Эпоха торжествовала. Моя бестелесность задыхалась в рыдании. Саня тоже всхлипывал, вибрируя, как мотор старого «КамАЗа».
— Откуда в тебе этот дебильный оптимизм, Эпоха? — только и смог произнести я.
— Я — в предвкушении, — ответила она. — В предвкушении чего-то прекрасного и, несомненно, великого.
Глава 15. Бычок
На новую мечту — «Царевну-Лебедь» — Илюша решил копить иным способом. Он сдавал бутылки. Надоумила его баба Катя — толстая соседка-пенсионерка, которая умела выжать деньги из всего, на что падал глаз. Она подвизалась работать в своем же доме, в семье молодых инженеров няней для двухлетней Анечки. Когда мама девочки уходила на работу, баба Катя напяливала на себя ее югославскую кофточку, сжирала пельмени из холодильника и включала телевизор. Анечка ползала по полу в описанных до щиколоток колготках, оставляя за собой мокрые инопланетные круги. По приходу родителей баба Катя отчитывалась, что подопечная на обед съела суп, пельмени и салат. Мама дивилась: Анечка теряла вес и к вечеру орала от голода.
— Высокий метаболизм у ребенка или глисты, — заверяла баба Катя. — Покажите эндокринологу.
С бабой Катей Илюша познакомился случайно. Он возвращался из школы, когда она перла в приемный пункт две огромные сетки с пивными «чебурашками» и водочными поллитровками.
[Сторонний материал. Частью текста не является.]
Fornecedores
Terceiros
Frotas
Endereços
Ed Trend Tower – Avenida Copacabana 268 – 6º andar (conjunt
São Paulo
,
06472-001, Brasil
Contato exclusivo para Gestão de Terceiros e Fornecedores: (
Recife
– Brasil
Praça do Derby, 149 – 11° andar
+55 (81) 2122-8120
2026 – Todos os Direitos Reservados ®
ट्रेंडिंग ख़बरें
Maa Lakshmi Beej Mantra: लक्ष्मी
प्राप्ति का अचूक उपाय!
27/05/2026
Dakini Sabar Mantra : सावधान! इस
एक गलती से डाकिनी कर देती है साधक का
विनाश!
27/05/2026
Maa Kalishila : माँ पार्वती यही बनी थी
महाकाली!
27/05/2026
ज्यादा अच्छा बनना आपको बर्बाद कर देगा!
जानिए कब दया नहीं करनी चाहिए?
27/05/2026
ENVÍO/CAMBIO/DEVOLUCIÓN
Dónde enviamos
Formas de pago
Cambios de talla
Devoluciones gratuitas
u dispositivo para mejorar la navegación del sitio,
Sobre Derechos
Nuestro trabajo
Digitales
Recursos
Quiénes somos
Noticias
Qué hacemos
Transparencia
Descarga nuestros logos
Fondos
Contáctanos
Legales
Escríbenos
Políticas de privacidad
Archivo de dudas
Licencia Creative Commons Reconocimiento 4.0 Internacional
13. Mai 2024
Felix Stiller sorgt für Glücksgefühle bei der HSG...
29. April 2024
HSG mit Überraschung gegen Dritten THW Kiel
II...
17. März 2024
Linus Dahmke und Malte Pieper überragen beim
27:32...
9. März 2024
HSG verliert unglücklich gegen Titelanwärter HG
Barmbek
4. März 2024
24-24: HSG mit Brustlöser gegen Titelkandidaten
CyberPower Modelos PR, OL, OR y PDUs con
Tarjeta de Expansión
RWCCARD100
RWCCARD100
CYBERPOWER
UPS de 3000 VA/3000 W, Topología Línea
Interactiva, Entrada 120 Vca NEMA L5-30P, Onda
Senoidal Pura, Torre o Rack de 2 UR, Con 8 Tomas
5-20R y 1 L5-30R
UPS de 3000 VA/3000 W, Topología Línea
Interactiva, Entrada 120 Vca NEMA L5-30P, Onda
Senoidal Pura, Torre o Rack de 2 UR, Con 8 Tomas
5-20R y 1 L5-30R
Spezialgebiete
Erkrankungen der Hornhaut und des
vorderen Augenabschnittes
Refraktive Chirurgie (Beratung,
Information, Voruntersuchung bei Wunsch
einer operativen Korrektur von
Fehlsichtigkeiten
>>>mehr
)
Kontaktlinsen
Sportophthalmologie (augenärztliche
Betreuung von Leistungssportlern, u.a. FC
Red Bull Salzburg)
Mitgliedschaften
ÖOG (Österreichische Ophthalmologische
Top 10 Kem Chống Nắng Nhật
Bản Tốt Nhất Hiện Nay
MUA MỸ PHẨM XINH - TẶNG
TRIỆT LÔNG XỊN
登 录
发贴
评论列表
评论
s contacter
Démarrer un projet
Расплывшись в пространстве, как медуза на песке, толстая Катя истекала потом и жиром, задыхалась и отхаркивалась. Лицо у нее было таким, будто она тащила на себе танкиста без ноги. Илюша кинулся помогать, она с радостью повесила на него обе сумки и шустро поковыляла за ним, приговаривая:
— Молодец, мальчик, комсомолец! Будешь помогать бабушке сдавать бутылки, получишь комиссию.
— Это как? — спросил Илюша.
— С каждого рубля десять копеек — тебе. А если посидишь с ребенком дома и никому об этом не скажешь, то двадцать копеек.
С этого момента Илюша был в деле. Поначалу он сидел с Анечкой, пока бабу Катю носило по помойкам и пивнушкам, где она собирала «товар». Анечка оказалась милым смышленышем, полюбила Илью как родного и подолгу играла у него на коленях, щекоча подбородок своим кудрявым затылком. Когда тот делал уроки, она калякала в его черновике простым карандашом и пела песни. Илюша не знал, чем развлекают детей, поэтому он заплетал ей крысиные косички, красил ногти маминым оранжевым лаком и рассказывал в ролях новости школьной жизни. Анечка повторяла его движения и фразы как свежая фиолетовая копирка. Через две недели, оставив дочь с куклой в кроватке, родители услышали монолог в нежном девичьем исполнении:
— З-заклой лот, п-падла, п-поняла? Че з-зенки лаззявила? Ща глаз на з-зопу натяну.
Они впали в ступор, решив навсегда порвать с нянькой, но на следующий день Анечка буквально выгнала их на работу, протягивая ручки пришедшей на смену бабе Кате и спрашивая ее о каком-то «луцсем Илюсе». Однажды девочка нашла в Илюшином портфеле остаток бутерброда и набросилась на него гудящей бродячей кошкой. Илья догадался, что ребенка нужно еще и кормить. В это время баба Катя организовала бурную деятельность по отмыву бутылок от этикеток прямо в Анечкиной квартире. Она включала газовую колонку, набирала в ванну горячую воду, и бутылки, утробно булькая, несколько часов отмачивали в кипятке свои буро-зеленые бока.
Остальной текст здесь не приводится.